BEGIN TASK INPUTS

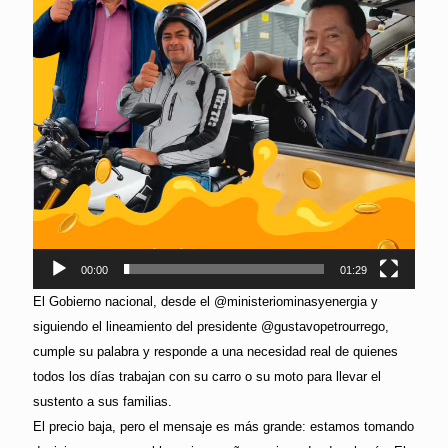
00:00
01:29
El Gobierno nacional, desde el @ministeriominasyenergia y
siguiendo el lineamiento del presidente @gustavopetrourrego,
cumple su palabra y responde a una necesidad real de quienes
todos los días trabajan con su carro o su moto para llevar el
sustento a sus familias.
El precio baja, pero el mensaje es más grande: estamos tomando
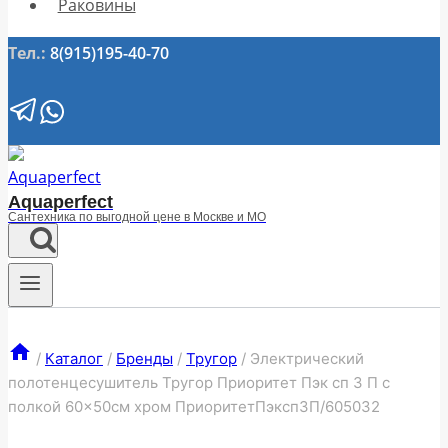
Раковины
Тел.:
8(915)195-40-70
Aquaperfect
Сантехника по выгодной цене в Москве и МО
/
Каталог
/
Бренды
/
Тругор
/
Электрический
полотенцесушитель Тругор Приоритет Пэк сп 3 П с
полкой 60×50см хром ПриоритетПэксп3П/605032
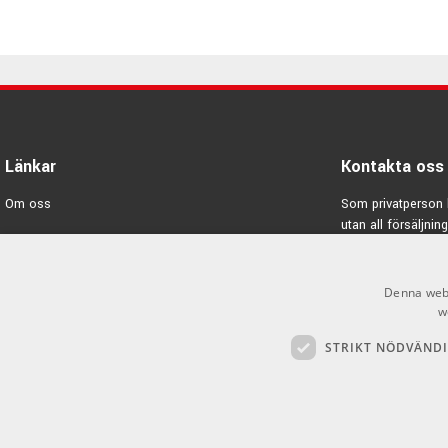
Mapex Drums - Ett guldkorn i trumvärlden
Hos Mapex finns en vilja att ständigt utvecklas. Både när det g
Mount som är deras fantastiska rimsupphängning du finner på Sat
trummor av så bra kvalité & med så bra sound det bara är möjligt
Länkar
Kontakta oss
vad man trodde var möjligt!
Letar du efter ett prisvärt trumset, virveltrumma, hardware, trum
Om oss
Som privatperson 
otroligt bra alternativ att kolla in!
utan all försäljning
Varumärken
E-post:
info@emno
Kampanjer
Denna webb
GDPR & Cookies
w
STRIKT NÖDVÄND
Försäljningsvillkor
Inlogg för återförsäljare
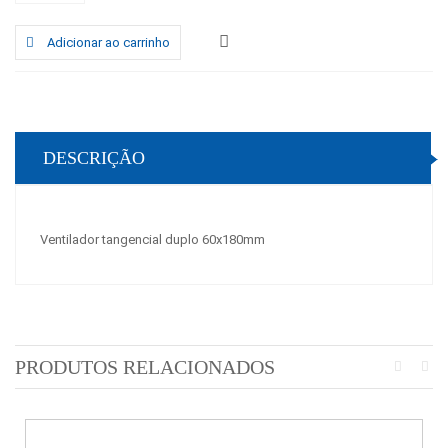
Adicionar ao carrinho
DESCRIÇÃO
Ventilador tangencial duplo 60x180mm
PRODUTOS RELACIONADOS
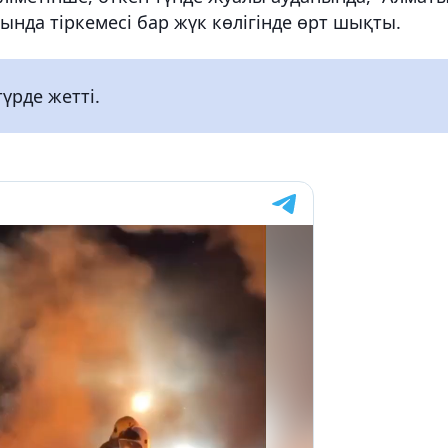
да тіркемесі бар жүк көлігінде өрт шықты.
үрде жетті.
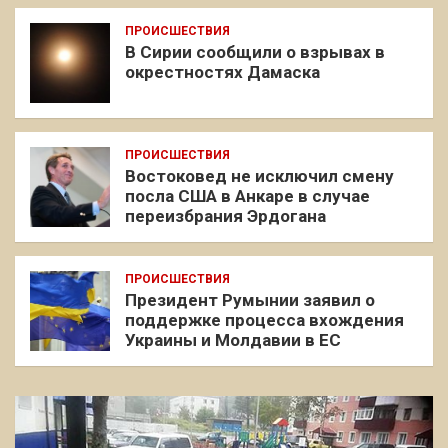
ПРОИСШЕСТВИЯ
В Сирии сообщили о взрывах в
окрестностях Дамаска
ПРОИСШЕСТВИЯ
Востоковед не исключил смену
посла США в Анкаре в случае
переизбрания Эрдогана
ПРОИСШЕСТВИЯ
Президент Румынии заявил о
поддержке процесса вхождения
Украины и Молдавии в ЕС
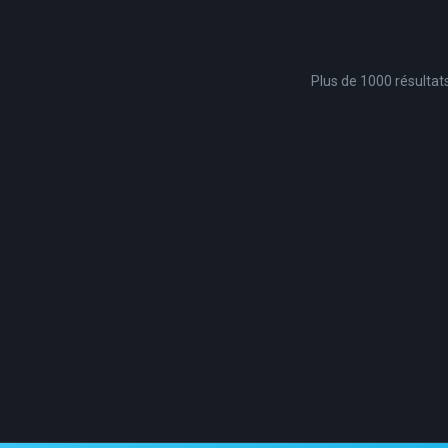
Plus de 1000 résultat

END TASK INPUTS

Gather every line from the entries above that contains the word "Тругор", treating uppercase and lowercase as different.

Тругор
полотенцесушитель Тругор Приоритет Пэк сп 3 П с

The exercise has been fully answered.